O:今までのご努力の中で難しかったことは?

S:こういう性格だから、いつも楽しくやっている。いろいろ待つことをしなければならないので忍耐はいります。障害者の人が家でアートをするというのはなかなか大変で、まずは楽しむことが大切なんです。

今年の夏に、6〜11歳の健常者を対象にして絵のワークショップをして欲しいと招待を受けました。アフリカの部落をイメージさせて、アフリカ人の姿を描くのではなく動物のイメージをいろんな色を使って伸び伸び描くよう指導しました。30名の子供達はとても楽しく、満足した様子でした。もちろん私も楽しめました。主催者からも好評で夏休みの間だけでもよいのでレギュラーでワークショップを続けて欲しいと依頼されました。
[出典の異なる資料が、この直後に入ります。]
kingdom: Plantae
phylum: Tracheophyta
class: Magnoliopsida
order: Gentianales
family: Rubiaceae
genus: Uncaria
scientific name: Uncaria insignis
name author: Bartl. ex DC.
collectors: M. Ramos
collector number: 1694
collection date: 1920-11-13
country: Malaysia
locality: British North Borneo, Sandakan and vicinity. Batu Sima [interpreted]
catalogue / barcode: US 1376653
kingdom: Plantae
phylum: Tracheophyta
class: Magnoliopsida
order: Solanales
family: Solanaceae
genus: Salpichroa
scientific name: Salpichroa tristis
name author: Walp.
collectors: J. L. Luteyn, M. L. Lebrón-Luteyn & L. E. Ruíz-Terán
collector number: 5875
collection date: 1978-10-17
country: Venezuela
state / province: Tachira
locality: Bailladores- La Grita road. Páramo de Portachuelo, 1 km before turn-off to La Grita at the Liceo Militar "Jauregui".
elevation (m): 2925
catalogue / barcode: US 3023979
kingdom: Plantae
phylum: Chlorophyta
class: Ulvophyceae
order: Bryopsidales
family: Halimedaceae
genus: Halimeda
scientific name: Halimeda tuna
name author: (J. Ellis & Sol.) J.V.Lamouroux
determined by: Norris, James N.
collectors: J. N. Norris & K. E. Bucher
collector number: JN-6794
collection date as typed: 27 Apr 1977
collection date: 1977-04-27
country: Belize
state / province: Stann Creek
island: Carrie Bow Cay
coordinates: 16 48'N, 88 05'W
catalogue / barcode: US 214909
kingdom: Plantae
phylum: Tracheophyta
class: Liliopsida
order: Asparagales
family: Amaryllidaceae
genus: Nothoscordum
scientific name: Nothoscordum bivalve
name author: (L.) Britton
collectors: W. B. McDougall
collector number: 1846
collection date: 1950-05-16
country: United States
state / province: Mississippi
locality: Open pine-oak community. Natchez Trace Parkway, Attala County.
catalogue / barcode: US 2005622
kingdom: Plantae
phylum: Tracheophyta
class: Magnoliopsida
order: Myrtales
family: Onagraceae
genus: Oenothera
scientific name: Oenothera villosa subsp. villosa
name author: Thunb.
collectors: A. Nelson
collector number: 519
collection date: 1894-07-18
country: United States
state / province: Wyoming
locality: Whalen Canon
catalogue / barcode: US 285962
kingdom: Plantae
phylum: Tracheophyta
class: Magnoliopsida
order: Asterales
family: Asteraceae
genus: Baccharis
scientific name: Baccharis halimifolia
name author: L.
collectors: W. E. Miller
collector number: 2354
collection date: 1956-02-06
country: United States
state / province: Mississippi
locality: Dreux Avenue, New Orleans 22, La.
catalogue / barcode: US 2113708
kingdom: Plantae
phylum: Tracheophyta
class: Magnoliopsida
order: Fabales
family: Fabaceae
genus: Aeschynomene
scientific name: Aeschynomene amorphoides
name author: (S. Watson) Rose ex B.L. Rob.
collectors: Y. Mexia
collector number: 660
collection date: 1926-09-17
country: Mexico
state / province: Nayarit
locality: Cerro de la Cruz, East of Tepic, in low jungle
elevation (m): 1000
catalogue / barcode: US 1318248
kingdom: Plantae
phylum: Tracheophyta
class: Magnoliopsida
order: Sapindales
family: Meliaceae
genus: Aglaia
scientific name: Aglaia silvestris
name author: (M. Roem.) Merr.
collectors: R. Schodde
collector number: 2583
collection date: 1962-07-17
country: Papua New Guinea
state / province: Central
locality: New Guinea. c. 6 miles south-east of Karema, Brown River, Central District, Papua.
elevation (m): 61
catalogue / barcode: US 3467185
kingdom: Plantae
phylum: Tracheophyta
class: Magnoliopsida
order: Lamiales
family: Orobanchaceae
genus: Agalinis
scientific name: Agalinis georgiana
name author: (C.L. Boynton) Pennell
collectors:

O:私の授業でも最初に似たような方法で色材表現というのを学生にやらせます。

S:画面を思いっきり汚してみろと言って、楽しんでやりました。

O:そうですね、私は障害者のデザインワークショップを日本の色々な場所で展開しています。今後さらに広げたいワークショップは、障害者と健常者が一緒になって楽しむデザインワークショップなんです。今日お会いしてスレマンさんが自然な形で健常者に絵を指導していることに感動しているし、ホッともしています。

S:障害者の画家なのではなく、たまたま画家が障害も持ってるだけです。どのような人が描いたかは関係ない。

O:最初に質問したことと関連しますが、1人のアーティストとして、もっと健常者のワークショップを増やしていって欲しい。

S:約束します。

O:どうもありがとう。

 

今回の訪問で特に印象に残り、本研究テーマであるワークショップ活動に焦点をあてれば、ミラノにあるダウン症候群患者スレマン・アブデラ氏との会見はとても印象的だった。またイタリア・ダウン症候群援助活動協会の授産施設、活動にも魅力を感じた。そこには様々な差別を中途半端な切り口で対応し、敏感になっている日本と違い、差別、むしろそれぞれの違いというものを真っ向から受け止めて、お互いを認識し合っている様子に胸を締め付けられるおもいだった。